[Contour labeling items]
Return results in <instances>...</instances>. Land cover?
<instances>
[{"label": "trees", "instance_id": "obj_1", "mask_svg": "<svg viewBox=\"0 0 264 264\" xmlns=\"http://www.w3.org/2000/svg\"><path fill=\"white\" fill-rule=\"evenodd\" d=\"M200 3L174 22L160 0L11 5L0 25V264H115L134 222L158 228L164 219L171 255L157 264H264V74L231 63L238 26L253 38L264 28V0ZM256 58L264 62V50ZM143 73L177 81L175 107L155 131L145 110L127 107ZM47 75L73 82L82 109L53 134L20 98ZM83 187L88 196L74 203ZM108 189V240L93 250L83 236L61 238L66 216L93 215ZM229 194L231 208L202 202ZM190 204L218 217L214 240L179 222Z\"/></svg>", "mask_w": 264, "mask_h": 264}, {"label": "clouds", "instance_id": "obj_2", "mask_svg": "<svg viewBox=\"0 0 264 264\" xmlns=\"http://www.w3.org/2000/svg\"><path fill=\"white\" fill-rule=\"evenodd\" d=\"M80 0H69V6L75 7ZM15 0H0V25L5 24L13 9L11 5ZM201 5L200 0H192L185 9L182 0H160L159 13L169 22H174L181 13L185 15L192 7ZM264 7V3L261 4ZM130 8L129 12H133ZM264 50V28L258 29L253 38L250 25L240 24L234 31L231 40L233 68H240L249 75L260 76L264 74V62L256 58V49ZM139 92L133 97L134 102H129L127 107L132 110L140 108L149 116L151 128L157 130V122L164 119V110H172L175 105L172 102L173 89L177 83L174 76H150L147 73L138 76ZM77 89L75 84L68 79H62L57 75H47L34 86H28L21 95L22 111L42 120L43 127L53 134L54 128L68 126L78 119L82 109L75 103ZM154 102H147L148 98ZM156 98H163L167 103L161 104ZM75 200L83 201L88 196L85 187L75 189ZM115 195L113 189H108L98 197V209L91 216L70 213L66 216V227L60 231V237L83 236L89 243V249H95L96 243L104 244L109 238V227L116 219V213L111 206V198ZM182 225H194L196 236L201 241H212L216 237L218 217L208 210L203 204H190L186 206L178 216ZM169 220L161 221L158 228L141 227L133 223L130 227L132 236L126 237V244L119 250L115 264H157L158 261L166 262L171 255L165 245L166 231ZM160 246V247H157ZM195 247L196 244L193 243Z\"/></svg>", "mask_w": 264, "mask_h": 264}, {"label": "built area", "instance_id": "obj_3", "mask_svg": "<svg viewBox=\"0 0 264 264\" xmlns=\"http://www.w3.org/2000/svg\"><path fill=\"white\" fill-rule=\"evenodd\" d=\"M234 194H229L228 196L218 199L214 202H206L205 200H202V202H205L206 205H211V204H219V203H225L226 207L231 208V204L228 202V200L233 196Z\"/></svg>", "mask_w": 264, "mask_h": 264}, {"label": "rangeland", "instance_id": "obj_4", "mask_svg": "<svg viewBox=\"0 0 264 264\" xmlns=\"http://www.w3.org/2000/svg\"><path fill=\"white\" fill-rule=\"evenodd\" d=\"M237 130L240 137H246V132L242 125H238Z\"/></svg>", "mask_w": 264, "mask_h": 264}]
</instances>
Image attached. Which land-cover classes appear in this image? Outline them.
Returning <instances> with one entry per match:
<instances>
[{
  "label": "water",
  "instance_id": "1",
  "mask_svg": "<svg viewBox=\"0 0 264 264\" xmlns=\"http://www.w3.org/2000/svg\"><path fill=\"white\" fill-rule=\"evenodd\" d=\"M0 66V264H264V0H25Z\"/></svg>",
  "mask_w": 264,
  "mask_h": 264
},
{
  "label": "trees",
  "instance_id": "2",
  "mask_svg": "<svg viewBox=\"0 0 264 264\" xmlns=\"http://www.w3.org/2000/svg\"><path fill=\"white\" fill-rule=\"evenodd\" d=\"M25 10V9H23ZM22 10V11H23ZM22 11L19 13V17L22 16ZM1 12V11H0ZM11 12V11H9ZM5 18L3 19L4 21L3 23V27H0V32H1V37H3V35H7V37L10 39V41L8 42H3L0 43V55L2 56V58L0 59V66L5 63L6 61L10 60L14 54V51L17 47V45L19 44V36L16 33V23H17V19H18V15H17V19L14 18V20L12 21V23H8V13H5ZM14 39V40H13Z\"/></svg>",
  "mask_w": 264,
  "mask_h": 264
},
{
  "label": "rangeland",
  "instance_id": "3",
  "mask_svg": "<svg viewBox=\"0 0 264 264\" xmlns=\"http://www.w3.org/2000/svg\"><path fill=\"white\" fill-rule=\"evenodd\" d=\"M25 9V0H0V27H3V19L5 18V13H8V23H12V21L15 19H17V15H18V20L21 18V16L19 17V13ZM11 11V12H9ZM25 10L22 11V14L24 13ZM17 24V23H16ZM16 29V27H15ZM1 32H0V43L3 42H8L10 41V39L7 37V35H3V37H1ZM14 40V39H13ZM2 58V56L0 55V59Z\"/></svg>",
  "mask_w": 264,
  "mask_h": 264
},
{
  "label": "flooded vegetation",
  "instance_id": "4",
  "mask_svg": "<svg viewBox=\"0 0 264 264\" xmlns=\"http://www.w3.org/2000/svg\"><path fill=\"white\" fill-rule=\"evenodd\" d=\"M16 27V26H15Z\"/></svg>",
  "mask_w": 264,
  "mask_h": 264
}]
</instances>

> To be done: Repeat every record exactly as written, please.

> Answer for the task:
Return results in <instances>...</instances>. Land cover?
<instances>
[{"label": "trees", "instance_id": "obj_1", "mask_svg": "<svg viewBox=\"0 0 264 264\" xmlns=\"http://www.w3.org/2000/svg\"><path fill=\"white\" fill-rule=\"evenodd\" d=\"M200 3L174 22L160 0L11 5L0 25V264H115L134 222L158 228L164 219L171 255L157 264H264V74L231 63L238 26L253 38L264 28V0ZM256 58L264 62V50ZM143 73L177 81L175 107L155 131L145 110L127 107ZM47 75L73 82L82 109L53 134L20 98ZM83 187L88 196L74 203ZM108 189V240L93 250L83 236L61 238L66 216L93 215ZM229 194L231 208L202 202ZM190 204L218 217L214 240L179 222Z\"/></svg>", "mask_w": 264, "mask_h": 264}, {"label": "clouds", "instance_id": "obj_2", "mask_svg": "<svg viewBox=\"0 0 264 264\" xmlns=\"http://www.w3.org/2000/svg\"><path fill=\"white\" fill-rule=\"evenodd\" d=\"M80 0H69V6L75 7ZM15 0H0V25L5 24L13 9L11 5ZM201 5L200 0H192L185 9L182 0H160L159 13L169 22H174L181 13L185 15L192 7ZM264 7V3L261 4ZM130 8L129 12H133ZM264 50V28L258 29L253 38L250 25L240 24L234 31L231 40L233 68H240L249 75L260 76L264 74V62L256 58V49ZM139 92L133 97L134 102H129L127 107L132 110L140 108L149 116L151 128L157 130V122L164 119V110H172L175 105L172 102L173 89L177 83L174 76H150L147 73L138 76ZM77 89L75 84L68 79H62L57 75H47L34 86H28L21 95L22 111L42 120L43 127L53 134L54 128L68 126L78 119L82 109L75 103ZM154 102H147L148 98ZM156 98H163L167 103L161 104ZM75 200L83 201L88 196L85 187L75 189ZM115 195L113 189H108L98 197V209L91 216L70 213L66 216V227L60 231V237L83 236L89 243V249H95L96 243L104 244L109 238V227L116 219V213L111 206V198ZM182 225H194L196 236L201 241H212L216 237L218 217L208 210L203 204H190L186 206L178 216ZM169 220L161 221L158 228L141 227L133 223L130 227L132 236L126 237V244L119 250L115 264H157L158 261L166 262L171 255L165 245L166 231ZM160 246V247H157ZM195 247L196 244L193 243Z\"/></svg>", "mask_w": 264, "mask_h": 264}, {"label": "built area", "instance_id": "obj_3", "mask_svg": "<svg viewBox=\"0 0 264 264\" xmlns=\"http://www.w3.org/2000/svg\"><path fill=\"white\" fill-rule=\"evenodd\" d=\"M234 194H229L228 196L218 199L214 202H206L205 200H202V202H205L206 205H211V204H219V203H225L226 207L231 208V204L228 202V200L233 196Z\"/></svg>", "mask_w": 264, "mask_h": 264}, {"label": "rangeland", "instance_id": "obj_4", "mask_svg": "<svg viewBox=\"0 0 264 264\" xmlns=\"http://www.w3.org/2000/svg\"><path fill=\"white\" fill-rule=\"evenodd\" d=\"M237 130L240 137H246V132L242 125H238Z\"/></svg>", "mask_w": 264, "mask_h": 264}]
</instances>
Image attached. Which land-cover classes appear in this image? Outline them.
Returning <instances> with one entry per match:
<instances>
[{
  "label": "water",
  "instance_id": "1",
  "mask_svg": "<svg viewBox=\"0 0 264 264\" xmlns=\"http://www.w3.org/2000/svg\"><path fill=\"white\" fill-rule=\"evenodd\" d=\"M0 66V264H264V0H25Z\"/></svg>",
  "mask_w": 264,
  "mask_h": 264
},
{
  "label": "trees",
  "instance_id": "2",
  "mask_svg": "<svg viewBox=\"0 0 264 264\" xmlns=\"http://www.w3.org/2000/svg\"><path fill=\"white\" fill-rule=\"evenodd\" d=\"M25 10V9H23ZM22 10V11H23ZM22 11L19 13V17L22 16ZM1 12V11H0ZM11 12V11H9ZM5 18L3 19L4 21L3 23V27H0V32H1V37H3V35H7V37L10 39V41L8 42H3L0 43V55L2 56V58L0 59V66L5 63L6 61L10 60L14 54V51L17 47V45L19 44V36L16 33V23H17V19H18V15H17V19L14 18V20L12 21V23H8V13H5ZM14 39V40H13Z\"/></svg>",
  "mask_w": 264,
  "mask_h": 264
},
{
  "label": "rangeland",
  "instance_id": "3",
  "mask_svg": "<svg viewBox=\"0 0 264 264\" xmlns=\"http://www.w3.org/2000/svg\"><path fill=\"white\" fill-rule=\"evenodd\" d=\"M25 9V0H0V27H3V19L5 18V13H8V23H12V21L15 19H17V15H18V20L21 18V16L19 17V13ZM11 11V12H9ZM25 10L22 11V14L24 13ZM17 24V23H16ZM16 29V27H15ZM1 32H0V43L3 42H8L10 41V39L7 37V35H3V37H1ZM14 40V39H13ZM2 58V56L0 55V59Z\"/></svg>",
  "mask_w": 264,
  "mask_h": 264
},
{
  "label": "flooded vegetation",
  "instance_id": "4",
  "mask_svg": "<svg viewBox=\"0 0 264 264\" xmlns=\"http://www.w3.org/2000/svg\"><path fill=\"white\" fill-rule=\"evenodd\" d=\"M16 27V26H15Z\"/></svg>",
  "mask_w": 264,
  "mask_h": 264
}]
</instances>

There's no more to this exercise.